PAGE TEXT
- - -
Its live collaboration features far outstrip anything Office 365 has to offer. They’re such an integral part of the suite’s design and so simple to use, it requires practically no time at all to get up and running with them.
G Suite is also a good bet if your company doesn’t need all the sophisticated features of Office 365’s individual apps. Each individual application in G Suite is simpler to use than Office 365’s, with Gmail in particular more straightforward than Outlook. And if your users do a lot of searching for documents, Google’s search for Google Drive outstrips what Office 365 has to offer.
Who should use Office 365
If powerful and sophisticated features are more important to you than the best in collaboration, then Office 365 is for you.
Every one of its applications beats out its G Suite equivalent. And it’s not as if you can’t do live collaboration in Office 365. It’s just a bit more of a chore and not as straightforward as in G Suite. And Office 365’s markup features are exemplary, so it’s a good bet when people need to review each other’s work.
There are other reasons for a business to use Office 365 as well. Although G Suite’s Team Drives are useful for sharing documents and materials, they are no match for the fully collaborative environments that SharePoint offers. If you want to manage your mail server, rather than use hosted email, you’ll also want Office 365. And Microsoft Teams provides a great way for teams to share work with one another.
- - -
EXERCISES
1 – Answer these questions using the office-suite comparison.
(a) Which email application does the comparison call more straightforward than Outlook?
(b) What does SharePoint offer, according to the comparison?
(c) Which suite does the comparison recommend for a business that wants to manage its own mail server?
2 – Quote the office-suite comparison from the words "Its live collaboration" up to and including the words "running with them.".
The records have no role in any task.
- - -
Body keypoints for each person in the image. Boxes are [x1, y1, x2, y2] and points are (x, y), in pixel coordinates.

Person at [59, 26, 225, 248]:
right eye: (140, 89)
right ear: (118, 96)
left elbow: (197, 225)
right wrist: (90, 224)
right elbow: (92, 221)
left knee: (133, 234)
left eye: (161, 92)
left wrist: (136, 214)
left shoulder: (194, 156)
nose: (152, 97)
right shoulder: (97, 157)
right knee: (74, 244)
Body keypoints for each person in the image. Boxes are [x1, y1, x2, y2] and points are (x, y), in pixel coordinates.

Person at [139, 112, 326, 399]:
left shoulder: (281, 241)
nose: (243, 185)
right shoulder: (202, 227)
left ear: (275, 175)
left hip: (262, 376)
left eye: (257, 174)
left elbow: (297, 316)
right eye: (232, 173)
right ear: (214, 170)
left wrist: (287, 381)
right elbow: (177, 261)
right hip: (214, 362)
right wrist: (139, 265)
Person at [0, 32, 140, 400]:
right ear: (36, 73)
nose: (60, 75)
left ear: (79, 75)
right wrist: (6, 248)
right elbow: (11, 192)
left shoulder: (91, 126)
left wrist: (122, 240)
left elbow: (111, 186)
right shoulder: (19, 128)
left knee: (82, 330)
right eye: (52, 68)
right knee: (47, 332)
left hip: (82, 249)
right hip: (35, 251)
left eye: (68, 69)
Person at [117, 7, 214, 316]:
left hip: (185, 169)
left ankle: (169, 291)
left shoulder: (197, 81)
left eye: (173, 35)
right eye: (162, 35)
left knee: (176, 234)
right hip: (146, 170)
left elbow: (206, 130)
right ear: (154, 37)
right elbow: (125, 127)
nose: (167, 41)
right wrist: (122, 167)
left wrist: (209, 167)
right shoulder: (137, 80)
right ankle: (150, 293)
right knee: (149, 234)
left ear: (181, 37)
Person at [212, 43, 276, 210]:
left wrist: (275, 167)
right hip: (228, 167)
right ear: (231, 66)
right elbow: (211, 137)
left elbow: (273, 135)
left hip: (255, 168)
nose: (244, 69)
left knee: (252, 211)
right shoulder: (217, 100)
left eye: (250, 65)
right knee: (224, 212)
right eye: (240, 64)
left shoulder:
- - -
SOLUTION LIST
1 –
(a) Gmail
(b) Fully collaborative environments
(c) Office 365

2 –
Its live collaboration features far outstrip anything Office 365 has to offer. They’re such an integral part of the suite’s design and so simple to use, it requires practically no time at all to get up and running with them.